2. Treinar é cuidar — não punir
A adestradora comportamental Daniela Prado reforça que a maioria dos ataques é consequência de uma comunicação falha entre cão e tutor.
“O treinamento ensina uma linguagem comum e cria regras claras do que pode ou não pode. Isso dá segurança para o animal e para a família.”
Segundo ela, são necessárias cerca de seis semanas de treino para o cachorro entender os comandos básicos — e mais seis para consolidar o hábito de obedecer. O ideal é que o adestramento seja mantido ao longo da vida.
“Assim como aprender a ler, o treinamento é uma prática para a vida toda, e quanto mais o tempo passa, melhor o cachorro fica. Para a fase inicial, quando o cão tem que aprender essa nova linguagem, são necessárias em torno de seis semanas de treino. Depois, para que ele entenda que deve obedecer sempre, e crie a rotina de esperar as instruções do dono antes de agir, mais umas seis semanas”, explica Prado.
Animais que são adotados já na fase adulta também podem passar por adestramento e socialização com o novo dono, com bons resultados. Mas os tutores precisam entender que será exigida uma energia nesse processo, que pode durar meses.
“O cão não é uma pelúcia que a gente compra no impulso. Toda família precisa estar de acordo na recepção do cachorro e entender a responsabilidade que ele vai demandar. Que ele precisa de uma boa alimentação, uma boa rotina”, defende a veterinária.
Os especialistas explicam que a noção da necessidade de se adestrar o cachorro ainda não é muito popular no Brasil. Muita gente não vê importância nisso, considera uma “maldade” e não acredita no quanto é melhor para o cão ser treinado do que não ser.
3. Mudança de comportamento? Pode ser dor
Se um cão dócil começa a rosnar, morder ou evitar contato, o primeiro passo deve ser investigar a saúde física.
“A dor é um gatilho muito comum para comportamentos agressivos”, explica Barbieri.
Nesses casos, a prioridade deve ser levar o animal ao veterinário, com avaliação clínica e, se necessário, o início de um tratamento.

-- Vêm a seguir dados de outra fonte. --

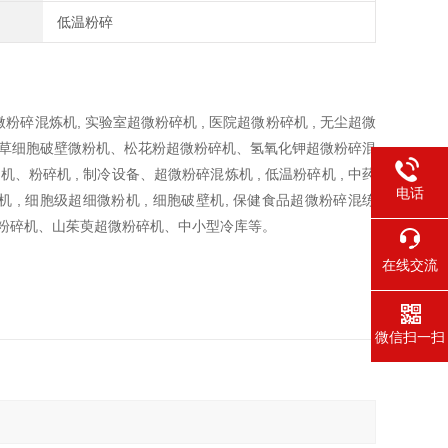
低温粉碎
粉碎混炼机, 实验室超微粉碎机 , 医院超微粉碎机 , 无尘超微
练机、虫草细胞破壁微粉机、松花粉超微粉碎机、氢氧化钾超微粉碎混
碎机 , 制冷设备、超微粉碎混炼机 , 低温粉碎机 , 中药
电话
机 , 细胞级超细微粉机 , 细胞破壁机, 保健食品超微粉碎混练
粉碎机、山茱萸超微粉碎机、中小型冷库等。
在线交流
微信扫一扫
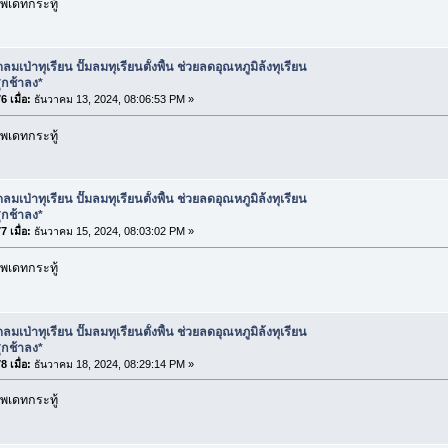
พเดทกระทู้
ลมเป่าทุเรียน ปั๊มลมทุเรียนตั้งพื้น ช่วยลดอุณหภูมิล้งทุเรียน
ุกช้าลง*
 เมื่อ:
ธันวาคม 13, 2024, 08:06:53 PM »
พเดทกระทู้
ลมเป่าทุเรียน ปั๊มลมทุเรียนตั้งพื้น ช่วยลดอุณหภูมิล้งทุเรียน
ุกช้าลง*
 เมื่อ:
ธันวาคม 15, 2024, 08:03:02 PM »
พเดทกระทู้
ลมเป่าทุเรียน ปั๊มลมทุเรียนตั้งพื้น ช่วยลดอุณหภูมิล้งทุเรียน
ุกช้าลง*
 เมื่อ:
ธันวาคม 18, 2024, 08:29:14 PM »
พเดทกระทู้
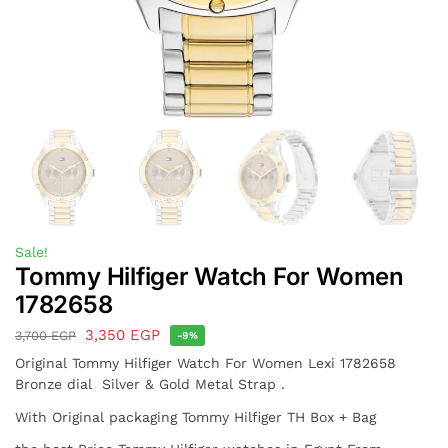
Sale!
Tommy Hilfiger Watch For Women
1782658
3,350
EGP
3,700
EGP
-9%
Original Tommy Hilfiger Watch For Women Lexi 1782658
Bronze dial Silver & Gold Metal Strap .
With Original packaging Tommy Hilfiger TH Box + Bag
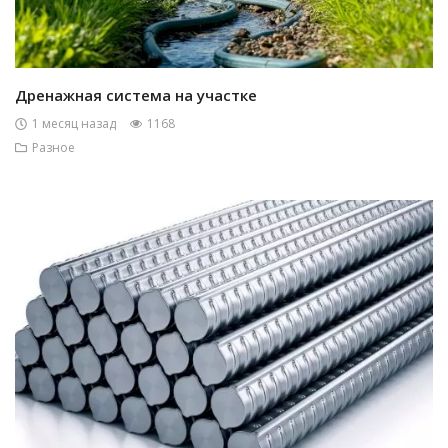
Дренажная система на участке
1 месяц назад
1168
Разное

Só depois disso o adestramento ou reabilitação comportamental deve ser considerado.
4. Raça não define tudo
Embora certas raças tenham traços comuns, como energia mais alta ou menor sociabilidade, não se pode prever o comportamento de um cão só pela aparência.

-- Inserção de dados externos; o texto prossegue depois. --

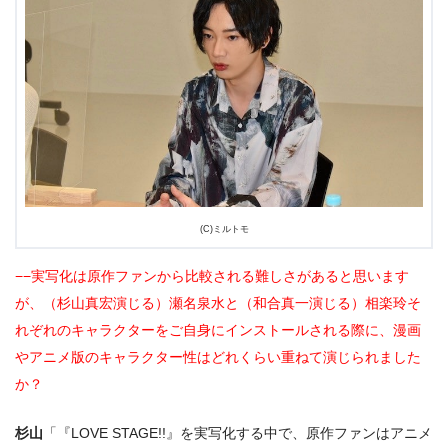
(C)ミルトモ
−−実写化は原作ファンから比較される難しさがあると思います
が、（杉山真宏演じる）瀬名泉水と（和合真一演じる）相楽玲そ
れぞれのキャラクターをご自身にインストールされる際に、漫画
やアニメ版のキャラクター性はどれくらい重ねて演じられました
か？
杉山
「『LOVE STAGE!!』を実写化する中で、原作ファンはアニメ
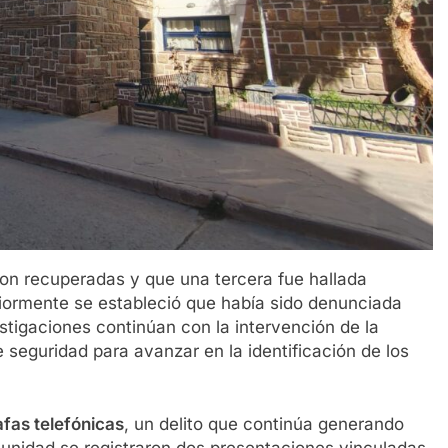
eron recuperadas y que una tercera fue hallada
iormente se estableció que había sido denunciada
stigaciones continúan con la intervención de la
e seguridad para avanzar en la identificación de los
afas telefónicas
, un delito que continúa generando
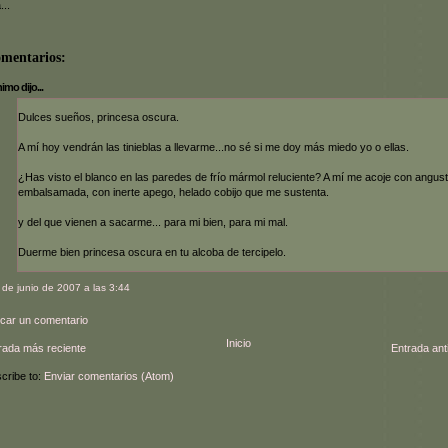
...
omentarios:
mo dijo...
Dulces sueños, princesa oscura.
A mí hoy vendrán las tinieblas a llevarme...no sé si me doy más miedo yo o ellas.
¿Has visto el blanco en las paredes de frío mármol reluciente? A mí me acoje con angust
embalsamada, con inerte apego, helado cobijo que me sustenta.
y del que vienen a sacarme... para mi bien, para mi mal.
Duerme bien princesa oscura en tu alcoba de tercipelo.
 de junio de 2007 a las 3:44
icar un comentario
Inicio
rada más reciente
Entrada ant
cribe to:
Enviar comentarios (Atom)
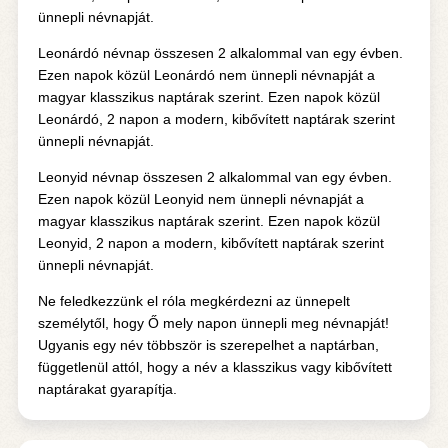
ünnepli névnapját.
Leonárdó névnap összesen 2 alkalommal van egy évben.
Ezen napok közül Leonárdó nem ünnepli névnapját a
magyar klasszikus naptárak szerint. Ezen napok közül
Leonárdó, 2 napon a modern, kibővített naptárak szerint
ünnepli névnapját.
Leonyid névnap összesen 2 alkalommal van egy évben.
Ezen napok közül Leonyid nem ünnepli névnapját a
magyar klasszikus naptárak szerint. Ezen napok közül
Leonyid, 2 napon a modern, kibővített naptárak szerint
ünnepli névnapját.
Ne feledkezzünk el róla megkérdezni az ünnepelt
személytől, hogy Ő mely napon ünnepli meg névnapját!
Ugyanis egy név többször is szerepelhet a naptárban,
függetlenül attól, hogy a név a klasszikus vagy kibővített
naptárakat gyarapítja.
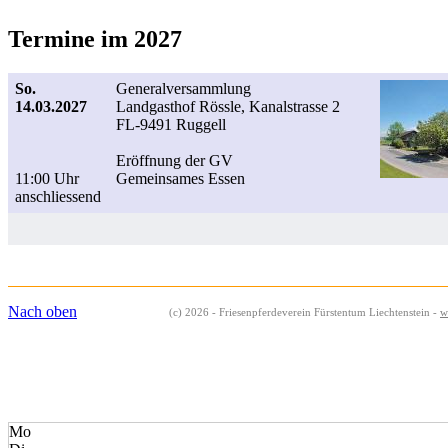
Termine im 2027
So.
Generalversammlung
14.03.2027
Landgasthof Rössle, Kanalstrasse 2
FL-9491 Ruggell
Eröffnung der GV
11:00 Uhr
Gemeinsames Essen
anschliessend
Nach oben
(c) 2026 - Friesenpferdeverein Fürstentum Liechtenstein -
w
Mo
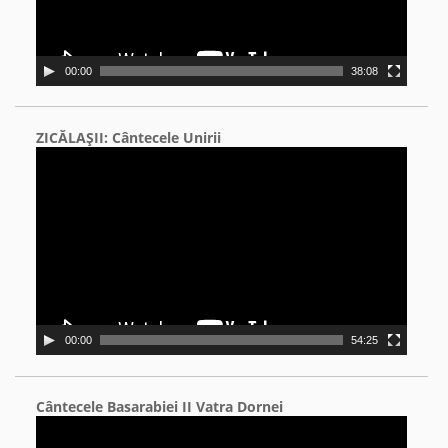
00:00
38:08
ZICĂLAŞII: Cântecele Unirii
Video
Player
00:00
54:25
Cântecele Basarabiei II Vatra Dornei
Video
Player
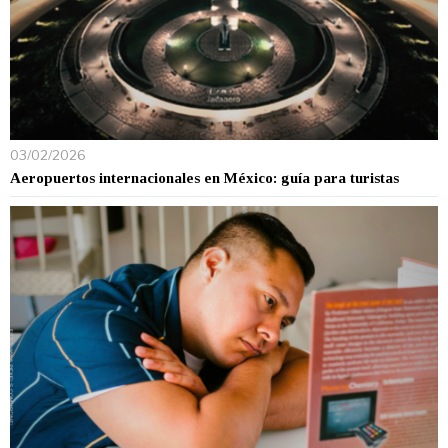
03/02/2026
Aeropuertos internacionales en México: guía para turistas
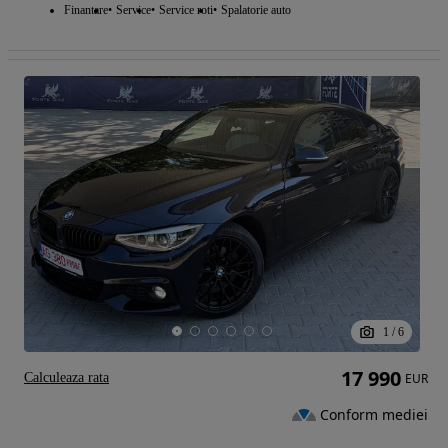
Finantare
Service
Service roti
Spalatorie auto
1
/
6
17 990
Calculeaza rata
EUR
Conform mediei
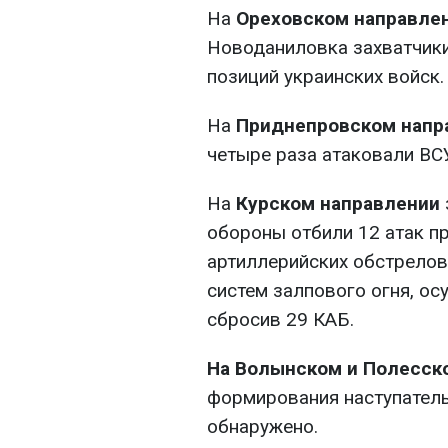
На
Ореховском направле
Новоданиловка захватчик
позиций украинских войск.
На
Приднепровском напр
четыре раза атаковали ВСУ
На
Курском направлении
обороны отбили 12 атак пр
артиллерийских обстрелов,
систем залпового огня, ос
сбросив 29 КАБ.
На Волынском и Полесск
формирования наступатель
обнаружено.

É por isso que os especialistas reforçam: todos os cães, de todas as raças, precisam dos mesmos pilares — socialização, rotina adequada, estímulo mental e vínculo com o tutor.
5. Sinais de alerta antes do ataque
Segundo Barbieri, os cães raramente atacam sem avisar. Veja alguns sinais que podem indicar estresse ou desconforto:
- Rabo mais rígido e com movimento lateralizado
- Lambedura dos beiços
- Exposição do branco dos olhos
- Bocejos repetidos
- Pelos arrepiados
- Cabeça abaixada
- Piscar lento
Ignorar esses sinais pode aumentar o risco de episódios agressivos.